How To Drive Even More Value into Agent-Originator Relationships
For two tumultuous years, the housing market has twisted and turned through rate environments, sellers’ markets, and equity booms. Now, as it nears the end of 2022, headwinds face both the housing and mortgage sectors. Originators must work to find every loan available. Many have wisely turned to mortgage fundamentals like strong relationships with referral partners such as real estate agents.
Loan originators have been beholden to agents for referrals for a long time. And, aside from a free lunch and a rate sheet – as well as the promise to provide great service to an agent’s customers – originators have had less power in that relationship as a matter of practicality. Realtors usually find out first that a customer is in the market for a home.
Now, though, advances in technology have begun to turn the tide. Originators can now help realtors by referring business to them, a shift that encourages realtors to work even more closely with originators. Loan officers’ technology has become a realtor’s opportunity to build customers for life.
Origination Volume Dependency
Why have lenders been so dependent on realtors for referrals and origination volume? Part of it is lenders’ abysmal retention rates. They need brand new customers each year because they are transactional and earn no repeat business from about 80% of past borrowers.
Upon reading that, lenders might blame borrowers’ lack of loyalty on rate shopping, especially for refinances. But, before you decide that there is nothing a lender can do to improve retention, consider that loyalty also is low for purchase mortgages. Industry data from 2019, before the refinance boom, shows retention rates were dropping to below 20%, a low point not reached since before the 2008 mortgage bust.
It is also not customer dissatisfaction with lenders’ service. Across the board, between 60% and 70% of borrowers polled say their lender provided “satisfactory” or “very satisfactory” service throughout the mortgage process. So, what keeps borrowers from returning to do more business with a lender? Consumers said their lender “never asked me to do more business with them.” And, when a lender did, the messaging was “irrelevant to their needs,” according to a recent study by Cornerstone Advisors.
The mortgage industry has not been idle about improving its ability to engage past borrowers in ways relevant to their situation. In fact, because of new technology developed for that purpose, some lenders have become so good at relevant engagement that they are not only addressing low retention, but they are also becoming a source of referrals back to realtors.
Becoming a Referral Source
Realtors have enjoyed an upper hand historically because who thinks of a lender first when they want to sell a home or search for a new one? Most people begin shopping for homes online and connect with a realtor that way, or they request a search from their realtor. The realtor then refers to lenders they prefer.

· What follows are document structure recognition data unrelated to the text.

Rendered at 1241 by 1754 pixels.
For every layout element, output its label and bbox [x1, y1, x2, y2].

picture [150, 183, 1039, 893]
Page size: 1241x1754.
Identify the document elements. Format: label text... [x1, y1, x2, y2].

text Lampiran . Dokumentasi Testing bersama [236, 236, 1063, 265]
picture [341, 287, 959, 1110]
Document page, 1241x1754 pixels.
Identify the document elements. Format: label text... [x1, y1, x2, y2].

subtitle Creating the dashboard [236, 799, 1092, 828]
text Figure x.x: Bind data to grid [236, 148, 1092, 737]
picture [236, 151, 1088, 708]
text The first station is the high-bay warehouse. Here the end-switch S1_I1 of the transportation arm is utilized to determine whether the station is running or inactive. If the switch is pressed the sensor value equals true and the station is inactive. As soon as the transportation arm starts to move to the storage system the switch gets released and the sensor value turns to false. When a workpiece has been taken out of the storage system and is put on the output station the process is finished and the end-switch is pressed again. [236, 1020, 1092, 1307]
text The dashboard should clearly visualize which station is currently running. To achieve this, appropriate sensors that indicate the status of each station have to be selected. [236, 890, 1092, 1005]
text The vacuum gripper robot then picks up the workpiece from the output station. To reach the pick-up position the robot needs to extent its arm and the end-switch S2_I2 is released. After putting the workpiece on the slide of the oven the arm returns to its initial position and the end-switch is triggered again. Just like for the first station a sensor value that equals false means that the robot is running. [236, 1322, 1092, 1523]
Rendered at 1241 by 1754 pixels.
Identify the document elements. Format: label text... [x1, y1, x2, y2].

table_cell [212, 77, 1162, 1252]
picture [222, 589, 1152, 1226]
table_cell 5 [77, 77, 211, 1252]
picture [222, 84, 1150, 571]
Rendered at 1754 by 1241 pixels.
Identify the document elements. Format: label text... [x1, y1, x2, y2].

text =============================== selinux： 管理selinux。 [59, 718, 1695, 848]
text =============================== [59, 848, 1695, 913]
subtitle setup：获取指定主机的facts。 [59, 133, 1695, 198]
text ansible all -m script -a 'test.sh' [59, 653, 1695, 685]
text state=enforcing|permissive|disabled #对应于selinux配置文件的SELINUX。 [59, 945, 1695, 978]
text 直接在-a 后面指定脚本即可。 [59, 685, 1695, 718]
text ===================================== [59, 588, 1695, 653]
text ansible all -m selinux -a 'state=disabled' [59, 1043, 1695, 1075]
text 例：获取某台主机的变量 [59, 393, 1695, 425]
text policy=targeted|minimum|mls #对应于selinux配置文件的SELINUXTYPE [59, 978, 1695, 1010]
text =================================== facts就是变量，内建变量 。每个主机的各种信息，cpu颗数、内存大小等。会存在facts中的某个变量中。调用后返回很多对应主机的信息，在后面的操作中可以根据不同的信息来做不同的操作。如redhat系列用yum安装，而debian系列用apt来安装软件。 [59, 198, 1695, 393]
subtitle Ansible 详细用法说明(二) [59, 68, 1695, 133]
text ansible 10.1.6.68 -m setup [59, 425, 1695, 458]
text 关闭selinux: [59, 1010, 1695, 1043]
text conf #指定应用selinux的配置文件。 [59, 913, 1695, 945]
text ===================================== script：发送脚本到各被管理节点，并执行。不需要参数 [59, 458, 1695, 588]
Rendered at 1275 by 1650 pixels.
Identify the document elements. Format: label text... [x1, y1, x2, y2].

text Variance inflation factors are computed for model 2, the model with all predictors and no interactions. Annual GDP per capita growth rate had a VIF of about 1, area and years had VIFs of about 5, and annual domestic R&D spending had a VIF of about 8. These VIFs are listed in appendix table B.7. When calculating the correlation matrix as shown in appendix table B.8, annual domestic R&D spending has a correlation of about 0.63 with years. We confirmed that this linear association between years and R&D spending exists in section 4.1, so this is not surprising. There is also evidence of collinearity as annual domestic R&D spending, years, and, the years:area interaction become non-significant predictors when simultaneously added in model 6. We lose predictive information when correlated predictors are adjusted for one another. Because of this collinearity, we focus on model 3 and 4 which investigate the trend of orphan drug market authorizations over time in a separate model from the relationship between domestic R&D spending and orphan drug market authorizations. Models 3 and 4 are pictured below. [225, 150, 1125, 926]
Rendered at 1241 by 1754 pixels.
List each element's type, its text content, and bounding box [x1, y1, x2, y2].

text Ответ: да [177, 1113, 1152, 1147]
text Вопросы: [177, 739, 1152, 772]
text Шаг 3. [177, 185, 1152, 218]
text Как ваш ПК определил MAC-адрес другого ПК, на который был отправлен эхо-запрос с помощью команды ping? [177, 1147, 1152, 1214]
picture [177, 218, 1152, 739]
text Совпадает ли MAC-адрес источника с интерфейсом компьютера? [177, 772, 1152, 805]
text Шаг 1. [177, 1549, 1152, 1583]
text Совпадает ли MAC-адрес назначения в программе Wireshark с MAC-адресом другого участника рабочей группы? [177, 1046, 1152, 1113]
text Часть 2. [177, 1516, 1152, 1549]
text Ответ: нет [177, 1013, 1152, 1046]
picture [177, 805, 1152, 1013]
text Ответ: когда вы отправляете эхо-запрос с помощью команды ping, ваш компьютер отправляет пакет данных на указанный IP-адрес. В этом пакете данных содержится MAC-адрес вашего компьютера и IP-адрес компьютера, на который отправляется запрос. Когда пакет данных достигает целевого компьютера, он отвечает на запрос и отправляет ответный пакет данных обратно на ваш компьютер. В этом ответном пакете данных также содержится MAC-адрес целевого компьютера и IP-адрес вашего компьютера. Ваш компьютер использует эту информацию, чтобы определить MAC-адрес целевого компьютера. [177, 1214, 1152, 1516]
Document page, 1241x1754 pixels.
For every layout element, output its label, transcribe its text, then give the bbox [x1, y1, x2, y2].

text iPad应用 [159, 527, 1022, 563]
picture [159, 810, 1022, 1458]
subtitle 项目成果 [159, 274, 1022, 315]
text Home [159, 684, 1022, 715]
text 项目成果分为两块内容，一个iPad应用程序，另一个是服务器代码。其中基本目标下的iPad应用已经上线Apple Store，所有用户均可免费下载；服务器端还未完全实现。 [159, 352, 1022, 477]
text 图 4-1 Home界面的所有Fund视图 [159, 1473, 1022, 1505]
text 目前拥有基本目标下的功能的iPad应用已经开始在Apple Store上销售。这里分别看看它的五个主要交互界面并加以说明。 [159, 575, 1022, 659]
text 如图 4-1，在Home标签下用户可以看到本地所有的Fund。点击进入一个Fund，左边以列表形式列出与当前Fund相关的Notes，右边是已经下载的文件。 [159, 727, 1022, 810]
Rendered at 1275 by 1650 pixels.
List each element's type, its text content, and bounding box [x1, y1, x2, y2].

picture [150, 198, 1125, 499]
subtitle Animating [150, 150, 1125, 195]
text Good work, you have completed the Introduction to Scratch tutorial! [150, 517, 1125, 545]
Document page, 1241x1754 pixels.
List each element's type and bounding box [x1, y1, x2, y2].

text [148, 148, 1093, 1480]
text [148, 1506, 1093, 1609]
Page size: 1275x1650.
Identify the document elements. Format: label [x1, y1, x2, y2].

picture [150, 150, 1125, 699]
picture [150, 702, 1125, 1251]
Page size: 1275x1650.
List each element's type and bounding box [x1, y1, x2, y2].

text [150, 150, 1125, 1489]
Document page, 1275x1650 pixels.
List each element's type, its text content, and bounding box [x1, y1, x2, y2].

Fortunately for lenders, realtor home searches require price ranges. And buyers usually determine price range based on a mortgage payment, information best provided by a lender. What is more, borrowers also often apply for credit to learn their mortgage rate and payment, even before they list their old home. Since applying for credit is a trackable action – especially for lenders with established credit relationships with borrowers – loan officers can identify customers in the market, and they may even engage them before a realtor partner.
Lenders also now can catch new home listings from their borrowers on the multiple listing service (MLS) – another technological advancement that affects how loan originators relate with realtors. Before, with a referral from an agent, lenders may never learn their customers were in the market. Knowing that a customer listed their home offers a loan officer a chance to reach out, putting the lender back in the running to provide financing.
Knowledge of customer activity is the real game changer. Before, realtors controlled the leads and even information about those leads. Data now allows lenders both to know and to engage, and it can make them into referral sources and increase their connection with past customers.
Doing the Math
Hundreds of mortgage originations await because technology allows originators to refer to realtors.
For every 100,000 contacts monitored in a mortgage or banking database, lenders are discovering around 2,500 additional mortgages per year, according to a calculator published by Total Expert. At an average $250,000 loan amount, 2,500 additional mortgages translate to about $625 million in loan volume.
Return business also costs much less. Mortgage leads can cost between $800 and $1,200 per loan. Consider how much it would cost to replace 2,500 loans not retained from a lender’s database. Lenders have a clear incentive to solve their retention challenges. It offers both cost savings and revenue growth.
What if a portion of those 2,500 loan opportunities also became referrals to partner agents? Loan originators would become much more than co-marketing partners or great service providers to borrowers. They become indispensable to realtors who know that growing their franchise depends on developing customers for life.